↓

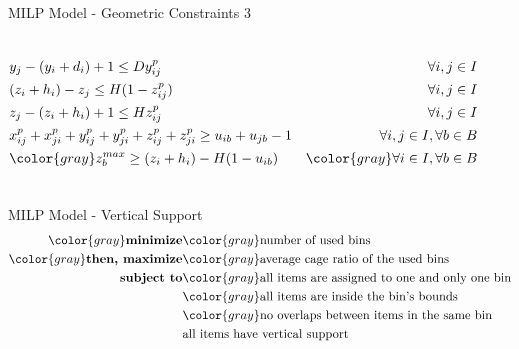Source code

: \documentclass{beamer}
\begin{document}
\begin{frame}{MILP Model - Geometric Constraints 3}
\begin{columns}[onlytextwidth,T]
{\begin{minipage}{\linewidth}
\begin{align}
                                         & y_j - (y_i + d_i) + 1 \le D y^p_{ij}                                                     & \forall i,j \in I \notag \\
                                         & (z_i + h_i) - z_j\le H(1 - z^p_{ij})                                                     & \forall i,j \in I \notag \\
                                         & z_j - (z_i + h_i) + 1 \le H z^p_{ij}                                                     & \forall i,j \in I \notag \\
                                         & x^p_{ij} + x^p_{ji} + y^p_{ij} + y^p_{ji} + z^p_{ij} + z^p_{ji} \ge u_{ib} + u_{jb} - 1  & \forall i,j \in I, \forall b \in B \notag \\
                                         & \color{gray} z^{max}_b \ge (z_i + h_i) - H(1-u_{ib})                                                  & \color{gray} \forall i \in I, \forall b \in B \notag
                    \end{align}
                \end{minipage}
            }
            \end{columns}
    \end{frame}


    \begin{frame}{MILP Model - Vertical Support}
        \begin{eqnarray*}
            \color{gray} \textbf{minimize} & \color{gray} \text{number of used bins} \\
            \color{gray} \textbf{then, maximize} & \color{gray} \text{average cage ratio of the used bins} \\
            \textbf{subject to} & \color{gray} \text{all items are assigned to one and only one bin} \\
                                                & \color{gray} \text{all items are inside the bin's bounds} \\
                                                & \color{gray} \text{no overlaps between items in the same bin} \\
                                                & \text{all items have vertical support} \\
        \end{eqnarray*}
    \end{frame}
\end{document}
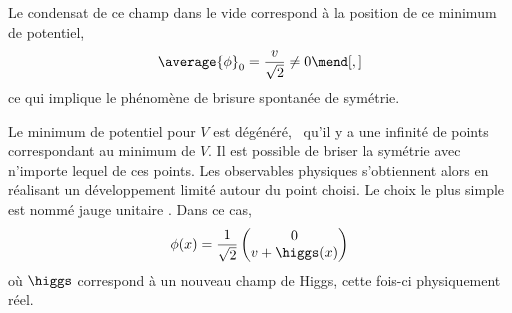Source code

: \par Le condensat de ce champ dans le vide correspond à la position de ce minimum de potentiel,
\begin{equation}
\average{\phi}_0 = \frac{v}{\sqrt{2}} \neq 0
\mend[,]
\end{equation}
ce qui implique le phénomène de brisure spontanée de symétrie.
\par
Le minimum de potentiel pour $V$ est dégénéré, \ie\ qu'il y a une infinité de points correspondant au minimum de $V$.
Il est possible de briser la symétrie avec n'importe lequel de ces points.
Les observables physiques s'obtiennent alors en réalisant un développement limité autour du point choisi.
Le choix le plus simple est nommé \og jauge unitaire \fg.
Dans ce cas, %
\begin{equation}
\phi(x)
=
\frac{1}{\sqrt{2}}
\begin{pmatrix}
0 \\ v + \higgs(x)
\end{pmatrix}
\label{eq-phi_after_SSB}
\end{equation}
où $\higgs$ correspond à un nouveau champ de Higgs, cette fois-ci physiquement réel.%

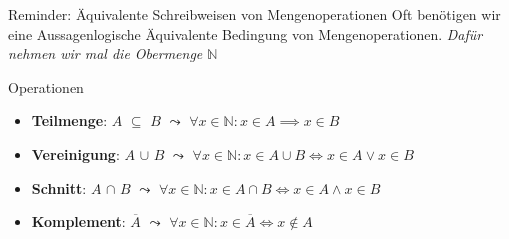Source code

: %
%
%
%

\begin{frame}[fragile]{Reminder: Äquivalente Schreibweisen von Mengenoperationen}
    Oft benötigen wir eine Aussagenlogische Äquivalente Bedingung von Mengenoperationen. \emph{Dafür nehmen wir mal die Obermenge $\mathbb{N}$}
    \begin{block}{Operationen}
        \begin{itemize}
            \item\textbf{Teilmenge}: $A$ $\subseteq$ $B$ $\leadsto$ $\forall x \in \mathbb{N} : x \in A \implies x \in B$\\
            \item \textbf{Vereinigung}: $A$ $\cup$ $B$ $\leadsto$ $\forall x \in \mathbb{N} : x \in A \cup B \iff x \in A \vee x \in B$\\
            \item \textbf{Schnitt}: $A$ $\cap$ $B$ $\leadsto$ $\forall x \in \mathbb{N} : x \in A \cap B \iff x \in A \wedge x \in B$\\
            \item \textbf{Komplement}: $\overline{A}$ $\leadsto$ $\forall x \in \mathbb{N} : x \in \overline{A} \iff x \notin A$
        \end{itemize}
    \end{block}

\end{frame}

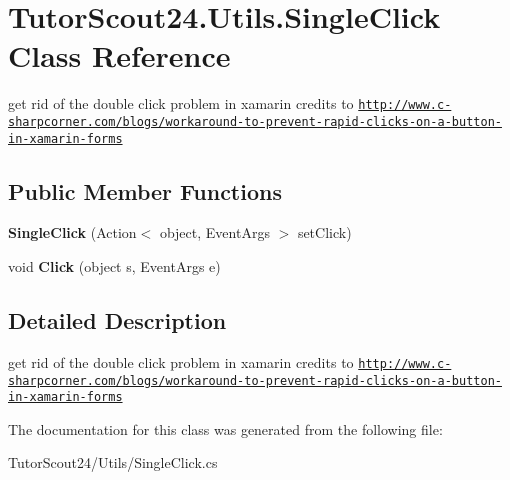 \hypertarget{class_tutor_scout24_1_1_utils_1_1_single_click}{}\section{Tutor\+Scout24.\+Utils.\+Single\+Click Class Reference}
\label{class_tutor_scout24_1_1_utils_1_1_single_click}


get rid of the double click problem in xamarin credits to \href{http://www.c-sharpcorner.com/blogs/workaround-to-prevent-rapid-clicks-on-a-button-in-xamarin-forms}{\tt http\+://www.\+c-\/sharpcorner.\+com/blogs/workaround-\/to-\/prevent-\/rapid-\/clicks-\/on-\/a-\/button-\/in-\/xamarin-\/forms}  


\subsection*{Public Member Functions}
\begin{DoxyCompactItemize}
\item 
\mbox{\label{class_tutor_scout24_1_1_utils_1_1_single_click_a8ee9a75a5b72440e2b3e0c7124f97c45}} 
{\bfseries Single\+Click} (Action$<$ object, Event\+Args $>$ set\+Click)
\item 
\mbox{\label{class_tutor_scout24_1_1_utils_1_1_single_click_a900daeec57f0eb9af9035bae7986531a}} 
void {\bfseries Click} (object s, Event\+Args e)
\end{DoxyCompactItemize}


\subsection{Detailed Description}
get rid of the double click problem in xamarin credits to \href{http://www.c-sharpcorner.com/blogs/workaround-to-prevent-rapid-clicks-on-a-button-in-xamarin-forms}{\tt http\+://www.\+c-\/sharpcorner.\+com/blogs/workaround-\/to-\/prevent-\/rapid-\/clicks-\/on-\/a-\/button-\/in-\/xamarin-\/forms} 



The documentation for this class was generated from the following file\+:\begin{DoxyCompactItemize}
\item 
Tutor\+Scout24/\+Utils/Single\+Click.\+cs\end{DoxyCompactItemize}
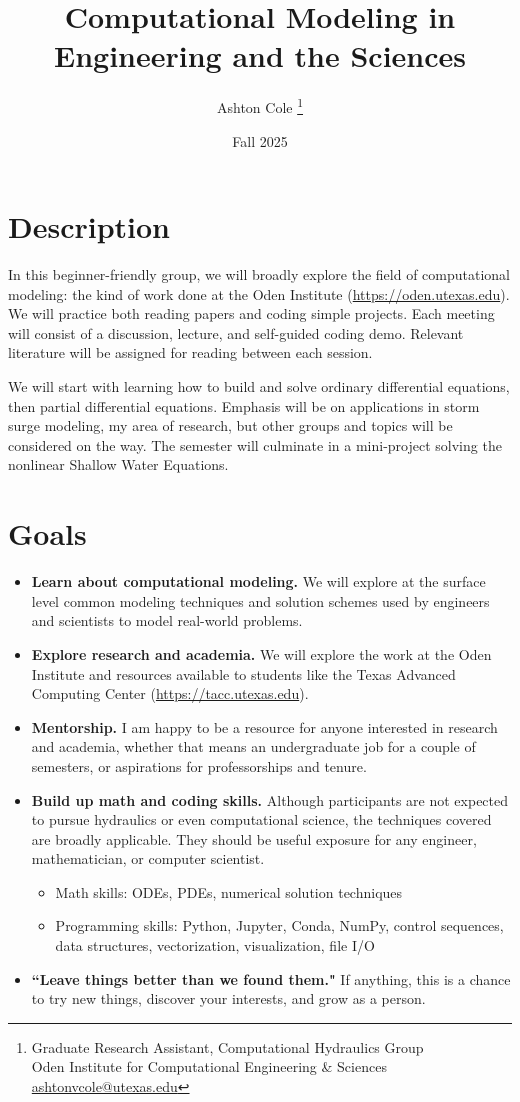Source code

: \documentclass{article}
\title{Computational Modeling in Engineering and the Sciences}
\author{Ashton Cole \thanks{Graduate Research Assistant, Computational Hydraulics Group \\ Oden Institute for Computational Engineering \& Sciences \\ \href{mailto:ashtonvcole@utexas.edu}{ashtonvcole@utexas.edu}}}
\date{Fall 2025}
\begin{document}
	\maketitle
	
	\section*{Description}
	In this beginner-friendly group, we will broadly explore the field of computational modeling: the kind of work done at the Oden Institute (\href{https://oden.utexas.edu}{https://oden.utexas.edu}). We will practice both reading papers and coding simple projects. Each meeting will consist of a discussion, lecture, and self-guided coding demo. Relevant literature will be assigned for reading between each session.
	
	We will start with learning how to build and solve ordinary differential equations, then partial differential equations. Emphasis will be on applications in storm surge modeling, my area of research, but other groups and topics will be considered on the way. The semester will culminate in a mini-project solving the nonlinear Shallow Water Equations.
	
	\section*{Goals}
	\begin{itemize}
		\item \textbf{Learn about computational modeling.} We will explore at the surface level common modeling techniques and solution schemes used by engineers and scientists to model real-world problems.
		\item \textbf{Explore research and academia.} We will explore the work at the Oden Institute and resources available to students like the Texas Advanced Computing Center (\href{https://tacc.utexas.edu}{https://tacc.utexas.edu}).
		\item \textbf{Mentorship.} I am happy to be a resource for anyone interested in research and academia, whether that means an undergraduate job for a couple of semesters, or aspirations for professorships and tenure.
		\item \textbf{Build up math and coding skills.} Although participants are not expected to pursue hydraulics or even computational science, the techniques covered are broadly applicable. They should be useful exposure for any engineer, mathematician, or computer scientist.
		\begin{itemize}
			\item Math skills: ODEs, PDEs, numerical solution techniques
			\item Programming skills: Python, Jupyter, Conda, NumPy, control sequences, data structures, vectorization, visualization, file I/O
		\end{itemize}
		\item \textbf{``Leave things better than we found them."} If anything, this is a chance to try new things, discover your interests, and grow as a person.
	\end{itemize}
	
\end{document}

↑

*YOUR OBJECTIVE*: Going through the entries, return every line holding the word "DoxyCompactItemize".

*RESPONSE BELOW*:
\begin{DoxyCompactItemize}
\end{DoxyCompactItemize}
The documentation for this class was generated from the following file\+:\begin{DoxyCompactItemize}
Tutor\+Scout24/\+Utils/Single\+Click.\+cs\end{DoxyCompactItemize}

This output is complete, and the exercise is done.